I actually started laughing to myself in the car thinking about her. We had so many adventures together. She was from Little Rock, so we went back there often to visit her parents and go to punk rock shows at Vino's. I remember being 18 and sitting in her Volvo outside Little Rock's only gay dance club, Discovery, and just wishing so badly that we could go inside but we were underage. We thought about trying to sneak in a few times but we never actually had the guts. And once in the snow, her windshield wiper broke on the way to the Rock, with our friend Jeff, so we stayed in a hotel, only to find out the next morning that it was just a loose screw. We laughed so hard, but had a great time in the hotel room. The 3 of us devised this incredibly elaborate story about being strung-out club kids in this incredibly sordid, bisexual, drug and sex triangle that we were going to try to use to get on Jerry Springer. There were late night "study sessions" at the Waffle House in Fayetteville playing "No Rain" by Blind Melon over and over on the jukebox. Punk shows at the Station, muddy raves out in the woods, skipping Communications class to sit in her dorm room watching reruns of My So-Called Life. Drunken 4-square games at the Greek Theatre in the middle of the night with all of the stinky crusty punk rock vegan hippy weirdo kids from Little Rock, one of which we both wanted so badly, we stayed up many nights with aching hearts discussing him and looking at his pictures.

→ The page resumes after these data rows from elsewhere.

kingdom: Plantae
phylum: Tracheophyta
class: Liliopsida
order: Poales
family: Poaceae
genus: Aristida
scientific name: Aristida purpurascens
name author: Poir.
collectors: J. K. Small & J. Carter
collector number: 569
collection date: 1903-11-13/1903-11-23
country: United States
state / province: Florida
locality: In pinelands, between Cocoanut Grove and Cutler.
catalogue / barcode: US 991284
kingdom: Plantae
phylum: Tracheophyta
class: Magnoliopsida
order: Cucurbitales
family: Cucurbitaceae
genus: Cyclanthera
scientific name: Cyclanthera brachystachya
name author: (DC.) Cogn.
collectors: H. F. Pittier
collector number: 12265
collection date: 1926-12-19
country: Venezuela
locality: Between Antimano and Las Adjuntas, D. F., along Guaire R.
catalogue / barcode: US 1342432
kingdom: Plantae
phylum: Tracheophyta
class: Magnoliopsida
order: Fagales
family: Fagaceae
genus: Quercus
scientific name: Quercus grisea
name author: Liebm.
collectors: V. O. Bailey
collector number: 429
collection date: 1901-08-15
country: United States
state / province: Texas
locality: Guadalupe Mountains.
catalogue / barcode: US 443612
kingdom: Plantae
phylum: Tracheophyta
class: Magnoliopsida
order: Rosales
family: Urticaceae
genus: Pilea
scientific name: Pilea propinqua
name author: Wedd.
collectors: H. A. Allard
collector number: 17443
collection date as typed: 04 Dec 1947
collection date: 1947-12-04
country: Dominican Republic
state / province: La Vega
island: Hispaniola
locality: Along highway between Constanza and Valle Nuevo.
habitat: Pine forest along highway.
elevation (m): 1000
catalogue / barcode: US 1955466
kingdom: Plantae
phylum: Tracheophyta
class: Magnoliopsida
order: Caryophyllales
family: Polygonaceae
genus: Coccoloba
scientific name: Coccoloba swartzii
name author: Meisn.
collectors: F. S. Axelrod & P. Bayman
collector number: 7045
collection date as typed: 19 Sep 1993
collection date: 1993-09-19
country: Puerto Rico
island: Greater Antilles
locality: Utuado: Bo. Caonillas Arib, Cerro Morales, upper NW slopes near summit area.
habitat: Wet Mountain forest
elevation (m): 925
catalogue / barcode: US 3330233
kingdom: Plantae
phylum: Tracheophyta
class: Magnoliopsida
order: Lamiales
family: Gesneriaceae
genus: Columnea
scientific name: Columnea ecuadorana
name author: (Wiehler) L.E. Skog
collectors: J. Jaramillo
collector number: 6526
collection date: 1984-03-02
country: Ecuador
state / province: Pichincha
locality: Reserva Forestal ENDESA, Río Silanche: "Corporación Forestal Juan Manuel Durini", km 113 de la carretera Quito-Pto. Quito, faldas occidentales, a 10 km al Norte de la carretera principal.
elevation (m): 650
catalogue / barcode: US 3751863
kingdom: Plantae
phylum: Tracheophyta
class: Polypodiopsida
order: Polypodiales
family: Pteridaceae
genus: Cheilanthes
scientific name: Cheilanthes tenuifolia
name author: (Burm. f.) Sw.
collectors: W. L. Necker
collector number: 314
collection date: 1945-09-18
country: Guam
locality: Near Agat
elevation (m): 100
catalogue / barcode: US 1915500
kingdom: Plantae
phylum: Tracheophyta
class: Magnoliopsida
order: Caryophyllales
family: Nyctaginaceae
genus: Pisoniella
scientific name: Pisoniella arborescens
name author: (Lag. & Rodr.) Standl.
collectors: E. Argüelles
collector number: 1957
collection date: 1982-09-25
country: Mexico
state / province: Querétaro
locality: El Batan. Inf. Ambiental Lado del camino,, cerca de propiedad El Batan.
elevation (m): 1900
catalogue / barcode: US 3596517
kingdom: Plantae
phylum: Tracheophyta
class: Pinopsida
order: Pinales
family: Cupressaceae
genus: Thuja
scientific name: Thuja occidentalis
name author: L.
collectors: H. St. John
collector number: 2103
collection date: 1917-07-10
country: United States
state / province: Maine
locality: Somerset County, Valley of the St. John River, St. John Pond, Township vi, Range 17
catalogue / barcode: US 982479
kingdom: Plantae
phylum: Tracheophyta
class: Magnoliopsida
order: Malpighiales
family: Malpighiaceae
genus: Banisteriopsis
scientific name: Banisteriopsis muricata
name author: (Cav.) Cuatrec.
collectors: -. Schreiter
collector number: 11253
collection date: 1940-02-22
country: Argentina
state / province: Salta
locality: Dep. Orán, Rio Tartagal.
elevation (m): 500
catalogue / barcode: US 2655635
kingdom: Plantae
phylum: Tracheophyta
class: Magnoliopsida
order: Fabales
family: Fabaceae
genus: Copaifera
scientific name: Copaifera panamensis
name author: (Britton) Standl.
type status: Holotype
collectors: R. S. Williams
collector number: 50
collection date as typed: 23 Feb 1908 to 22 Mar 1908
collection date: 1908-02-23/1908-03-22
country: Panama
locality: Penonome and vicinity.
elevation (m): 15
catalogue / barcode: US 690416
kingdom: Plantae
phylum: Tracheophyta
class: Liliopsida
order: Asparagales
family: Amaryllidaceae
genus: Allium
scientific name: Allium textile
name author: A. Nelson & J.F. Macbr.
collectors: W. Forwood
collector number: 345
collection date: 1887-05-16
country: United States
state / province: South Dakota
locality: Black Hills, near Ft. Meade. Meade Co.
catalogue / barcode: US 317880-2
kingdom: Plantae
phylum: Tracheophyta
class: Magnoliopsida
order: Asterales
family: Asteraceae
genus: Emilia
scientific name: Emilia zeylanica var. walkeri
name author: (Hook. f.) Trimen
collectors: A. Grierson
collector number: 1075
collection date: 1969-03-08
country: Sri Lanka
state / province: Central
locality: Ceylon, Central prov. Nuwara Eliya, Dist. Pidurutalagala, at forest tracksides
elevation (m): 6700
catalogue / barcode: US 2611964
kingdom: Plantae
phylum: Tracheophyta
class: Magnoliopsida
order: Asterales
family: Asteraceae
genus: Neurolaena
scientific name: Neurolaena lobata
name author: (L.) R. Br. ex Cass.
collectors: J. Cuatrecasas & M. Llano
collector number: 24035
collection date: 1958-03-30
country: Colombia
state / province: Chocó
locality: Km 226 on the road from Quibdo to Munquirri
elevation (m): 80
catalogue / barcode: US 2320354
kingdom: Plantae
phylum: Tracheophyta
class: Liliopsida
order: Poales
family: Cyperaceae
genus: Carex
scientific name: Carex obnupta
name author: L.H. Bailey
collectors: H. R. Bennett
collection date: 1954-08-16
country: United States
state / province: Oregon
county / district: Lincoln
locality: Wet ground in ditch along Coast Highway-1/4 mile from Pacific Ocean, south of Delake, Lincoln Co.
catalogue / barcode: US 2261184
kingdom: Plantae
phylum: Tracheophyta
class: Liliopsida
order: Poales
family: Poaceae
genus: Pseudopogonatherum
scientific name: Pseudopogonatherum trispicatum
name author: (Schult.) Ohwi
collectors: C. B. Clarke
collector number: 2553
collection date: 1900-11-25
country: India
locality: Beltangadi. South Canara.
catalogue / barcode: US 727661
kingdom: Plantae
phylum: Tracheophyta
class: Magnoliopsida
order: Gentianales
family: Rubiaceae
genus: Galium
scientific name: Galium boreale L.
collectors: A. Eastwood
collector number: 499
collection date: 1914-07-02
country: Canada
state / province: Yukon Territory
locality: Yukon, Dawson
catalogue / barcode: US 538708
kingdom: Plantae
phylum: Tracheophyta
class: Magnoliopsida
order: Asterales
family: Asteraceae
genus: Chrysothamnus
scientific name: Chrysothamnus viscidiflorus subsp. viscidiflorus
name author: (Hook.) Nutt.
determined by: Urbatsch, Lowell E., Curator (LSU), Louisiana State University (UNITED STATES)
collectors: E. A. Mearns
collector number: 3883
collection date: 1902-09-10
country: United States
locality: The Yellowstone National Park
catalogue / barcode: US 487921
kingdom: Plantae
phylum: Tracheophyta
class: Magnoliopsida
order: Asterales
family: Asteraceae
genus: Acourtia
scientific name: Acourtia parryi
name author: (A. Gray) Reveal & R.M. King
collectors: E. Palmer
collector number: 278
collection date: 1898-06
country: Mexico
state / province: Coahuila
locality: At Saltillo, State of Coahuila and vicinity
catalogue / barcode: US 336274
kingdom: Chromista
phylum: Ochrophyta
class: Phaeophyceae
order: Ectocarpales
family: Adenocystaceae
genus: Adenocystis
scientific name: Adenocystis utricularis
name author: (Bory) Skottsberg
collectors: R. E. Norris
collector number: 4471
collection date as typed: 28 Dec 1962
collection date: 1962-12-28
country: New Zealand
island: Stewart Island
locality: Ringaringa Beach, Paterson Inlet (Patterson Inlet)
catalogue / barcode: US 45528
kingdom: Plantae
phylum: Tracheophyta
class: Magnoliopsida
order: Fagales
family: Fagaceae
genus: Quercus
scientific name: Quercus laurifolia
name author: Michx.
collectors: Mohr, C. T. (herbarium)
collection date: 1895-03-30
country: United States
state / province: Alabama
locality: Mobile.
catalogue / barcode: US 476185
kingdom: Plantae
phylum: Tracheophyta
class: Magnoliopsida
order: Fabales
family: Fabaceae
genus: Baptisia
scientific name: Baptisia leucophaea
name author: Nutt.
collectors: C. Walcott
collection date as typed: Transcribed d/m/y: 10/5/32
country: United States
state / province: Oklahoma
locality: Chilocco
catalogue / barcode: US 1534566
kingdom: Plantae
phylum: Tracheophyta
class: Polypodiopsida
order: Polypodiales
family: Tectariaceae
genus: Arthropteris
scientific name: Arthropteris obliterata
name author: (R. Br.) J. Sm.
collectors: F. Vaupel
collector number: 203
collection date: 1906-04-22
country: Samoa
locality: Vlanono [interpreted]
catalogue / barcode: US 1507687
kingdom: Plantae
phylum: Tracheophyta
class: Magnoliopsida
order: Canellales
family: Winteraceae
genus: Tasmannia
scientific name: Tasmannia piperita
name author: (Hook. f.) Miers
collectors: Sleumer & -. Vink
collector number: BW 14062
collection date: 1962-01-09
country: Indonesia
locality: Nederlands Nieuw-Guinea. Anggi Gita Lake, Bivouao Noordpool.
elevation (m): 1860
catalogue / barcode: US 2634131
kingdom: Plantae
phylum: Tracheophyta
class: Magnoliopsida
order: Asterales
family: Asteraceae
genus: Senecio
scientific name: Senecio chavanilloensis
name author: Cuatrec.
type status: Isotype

Yeah, we had many good times. It seems her life has taken some unusual, but fulfilling and wonderful, turns and it was so great talking to her. It seems we can still make each other laugh just as much as we ever could, and she hasn't lost a single shred of her goofiness. So we're going to have breakfast on Friday morning in Little Rock before I leave my brother's house to drive up to Rogers. I can't wait. I anticipate spitting coffee out my nose and laughing so hard my guts hurt. And maybe just for good measure we'll go to Waffle House and listen to "No Rain."
3 comments:
Don't forget the time we were driving to Little Rock and Allie decided to race her Volvo with a Porsche full of guys. And how we spun across the interstate and hit a guardrail head-on at about 90 mph, and then we spun back across the interstate and skidded to a stop on the shoulder. And how the CD player didn't even skip the Pet Shop Boys CD that was playing. I love Volvos... they're like driving a tank.
Yeah, I meant to mention that too, but I forgot. (I was kind of drunk when I was writing this, due to Victor's uber-strong vodka gimlets he made us!) Anyway, that's when I realized I totally loved Volvos.
I actually ran across Allie's work profile when we were looking for houses. Of course, that was 8 months ago, so it's totally possible she's in another line of work by now...
You'll have to tell me how breakfast was!